Use a home equity line of credit

Also relying on your home equity, a home equity line of credit, or HELOC, works like a credit card. You will be approved for a maximum balance, which you can draw against like a credit card, and you will be charged interest on the borrowed amount. Like a home equity loan, lenders typically approve a HELOC for up to 85% of your home equity.
Unlike a home equity loan, which you repay with fixed payments over a specific length of time, a HELOC allows you to make interest-only payments during the draw period—the time you are allowed to withdraw funds against the HELOC limit. Once the draw period ends, you must start paying interest and principal on the balance due. These payments may fluctuate because the interest rate is not fixed, making it more difficult to determine payments in advance.

Get a personal loan

Talking with a bank or credit union to obtain an unsecured personal loan to pay your back taxes is possible. With this loan, you will pay off the balance during a specific loan term with a fixed interest rate, meaning your monthly payments will be the same throughout the repayment term. If considering a personal loan, look for one without any prepayment penalties that charge fees if you pay off the balance early.

Payment options to avoid

When trying to raise money to pay your unpaid taxes, you may start to consider using money from sources that are better left alone.

Retirement accounts

In looking at your retirement accounts, such as an individual retirement account (IRA), 401(k), or simplified employee pension (SEP) IRA, it may seem tempting to take some of those funds to pay off your tax liability. However, If you are younger than 59 ½ years old, you not only would have to pay income taxes on any amount you withdraw, but you also may incur a 10% tax penalty. These amounts could drastically exceed the fees and penalties you incur using other payment options. Plus, depending on the amount you withdraw, it could take far too long to recover the amount you take out, especially with IRA limits on contributions.

Payday loans

Payday loans might be quick and easy to obtain, but efficiency and availability come at a high price.

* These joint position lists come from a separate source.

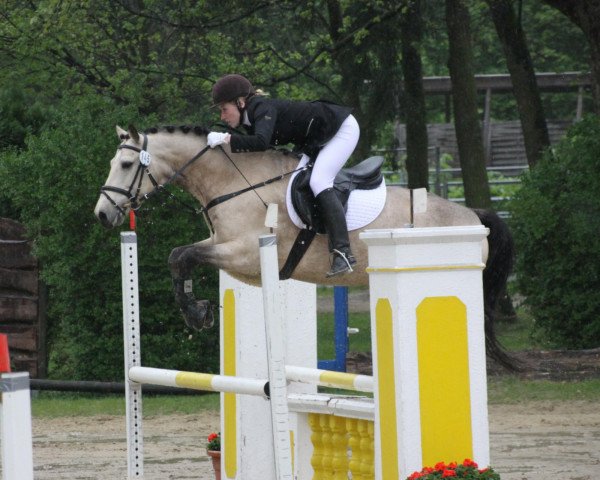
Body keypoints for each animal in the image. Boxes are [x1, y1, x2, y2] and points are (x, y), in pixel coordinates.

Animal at [94, 124, 516, 368]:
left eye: (127, 166)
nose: (102, 213)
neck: (234, 181)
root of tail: (474, 215)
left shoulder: (246, 252)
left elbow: (185, 255)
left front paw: (196, 312)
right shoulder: (222, 243)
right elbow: (177, 256)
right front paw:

Payday loans typically come with much higher interest rates than personal loans or even credit cards, with many reaching more than 10 times the interest rate on personal loans or credit cards.

Car title loans

Like payday loans, car title loans have very hefty interest rates that far exceed those on credit cards or personal loans. In addition, if you cannot pay off the loan as agreed, you could lose your car, which the lender may repossess.

Savings accounts

Savings accounts typically serve two primary functions: paying for planned expenses such as buying a new car, taking a vacation, or paying college tuition. The second is an emergency fund, which should pay urgent, unexpected expenses such as car repairs or medical bills.
If your tax liability is minimal, paying your tax bill from your emergency fund could be a good choice. However, if it is more substantial, taking that money from your emergency fund could leave you without much-needed funds in the event of a true emergency. If you decide to use money from your regular savings account, you may have to postpone those planned expenses you have in mind for far longer than you want.

The bottom line

Facing a hefty tax bill can be daunting, especially if you don’t have the funds available to pay that bill at the end of tax season. However, there are options available to help you satisfy your tax liability. These include delayed payments to the IRS or using payment options such as credit cards or home equity loans.
Deciding which works best for you and your financial needs depends on the penalties and interest you accrue on your IRS tax bill versus how much you would pay in fees and interest for alternative payment options. Talking with an IRS associate, CPA, or another tax expert can help you determine your best choice.